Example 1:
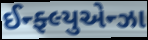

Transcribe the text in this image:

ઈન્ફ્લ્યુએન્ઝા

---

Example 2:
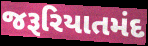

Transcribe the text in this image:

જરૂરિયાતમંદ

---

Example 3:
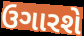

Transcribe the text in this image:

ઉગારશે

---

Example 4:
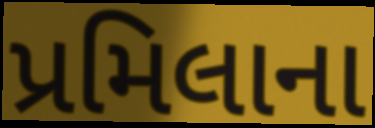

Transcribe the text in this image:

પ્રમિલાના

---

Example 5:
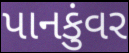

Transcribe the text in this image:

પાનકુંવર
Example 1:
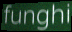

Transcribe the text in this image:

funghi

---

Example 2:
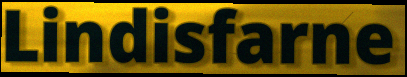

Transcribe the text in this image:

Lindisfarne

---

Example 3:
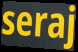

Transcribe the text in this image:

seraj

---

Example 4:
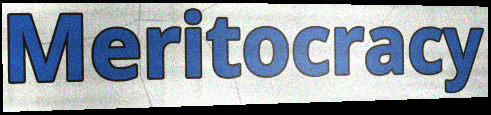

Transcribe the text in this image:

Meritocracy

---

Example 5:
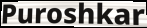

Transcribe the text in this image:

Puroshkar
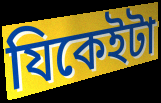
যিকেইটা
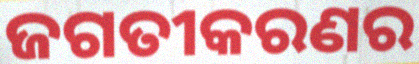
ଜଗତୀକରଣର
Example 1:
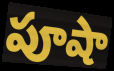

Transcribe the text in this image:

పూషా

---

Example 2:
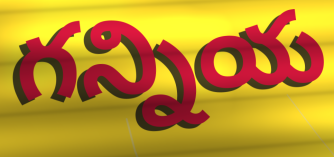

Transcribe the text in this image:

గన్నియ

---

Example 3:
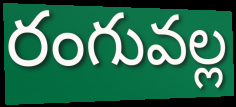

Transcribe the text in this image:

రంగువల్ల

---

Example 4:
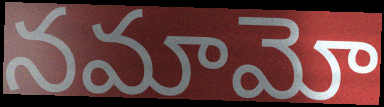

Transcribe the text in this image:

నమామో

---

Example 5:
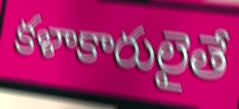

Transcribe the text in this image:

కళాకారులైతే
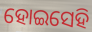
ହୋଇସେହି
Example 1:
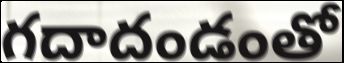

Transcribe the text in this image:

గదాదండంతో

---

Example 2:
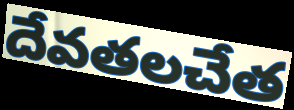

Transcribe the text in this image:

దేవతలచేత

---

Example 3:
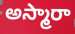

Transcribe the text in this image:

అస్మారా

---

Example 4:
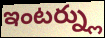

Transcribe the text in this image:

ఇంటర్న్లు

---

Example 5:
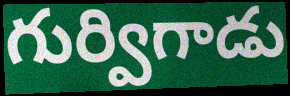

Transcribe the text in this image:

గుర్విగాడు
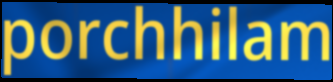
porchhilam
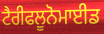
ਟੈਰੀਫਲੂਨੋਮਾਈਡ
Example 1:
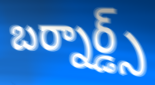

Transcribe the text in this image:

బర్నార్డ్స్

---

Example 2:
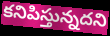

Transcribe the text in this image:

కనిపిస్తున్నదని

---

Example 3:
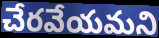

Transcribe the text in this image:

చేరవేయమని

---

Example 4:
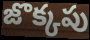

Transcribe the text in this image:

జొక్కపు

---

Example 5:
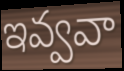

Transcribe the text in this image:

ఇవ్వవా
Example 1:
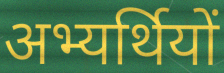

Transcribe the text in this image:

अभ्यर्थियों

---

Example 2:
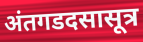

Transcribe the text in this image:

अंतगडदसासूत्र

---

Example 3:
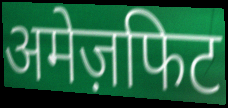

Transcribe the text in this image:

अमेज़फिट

.....

### [ACTION ITEM]
Your copy should repeat each entry above exactly but contain no pictures.

### [RESPONSE TO THIS EXERCISE]
Example 1:

Transcribe the text in this image:

ઈન્ફ્લ્યુએન્ઝા

---

Example 2:

Transcribe the text in this image:

જરૂરિયાતમંદ

---

Example 3:

Transcribe the text in this image:

ઉગારશે

---

Example 4:

Transcribe the text in this image:

પ્રમિલાના

---

Example 5:

Transcribe the text in this image:

પાનકુંવર
Example 1:

Transcribe the text in this image:

funghi

---

Example 2:

Transcribe the text in this image:

Lindisfarne

---

Example 3:

Transcribe the text in this image:

seraj

---

Example 4:

Transcribe the text in this image:

Meritocracy

---

Example 5:

Transcribe the text in this image:

Puroshkar
যিকেইটা
ଜଗତୀକରଣର
Example 1:

Transcribe the text in this image:

పూషా

---

Example 2:

Transcribe the text in this image:

గన్నియ

---

Example 3:

Transcribe the text in this image:

రంగువల్ల

---

Example 4:

Transcribe the text in this image:

నమామో

---

Example 5:

Transcribe the text in this image:

కళాకారులైతే
ହୋଇସେହି
Example 1:

Transcribe the text in this image:

గదాదండంతో

---

Example 2:

Transcribe the text in this image:

దేవతలచేత

---

Example 3:

Transcribe the text in this image:

అస్మారా

---

Example 4:

Transcribe the text in this image:

ఇంటర్న్లు

---

Example 5:

Transcribe the text in this image:

గుర్విగాడు
porchhilam
ਟੈਰੀਫਲੂਨੋਮਾਈਡ
Example 1:

Transcribe the text in this image:

బర్నార్డ్స్

---

Example 2:

Transcribe the text in this image:

కనిపిస్తున్నదని

---

Example 3:

Transcribe the text in this image:

చేరవేయమని

---

Example 4:

Transcribe the text in this image:

జొక్కపు

---

Example 5:

Transcribe the text in this image:

ఇవ్వవా
Example 1:

Transcribe the text in this image:

अभ्यर्थियों

---

Example 2:

Transcribe the text in this image:

अंतगडदसासूत्र

---

Example 3:

Transcribe the text in this image:

अमेज़फिट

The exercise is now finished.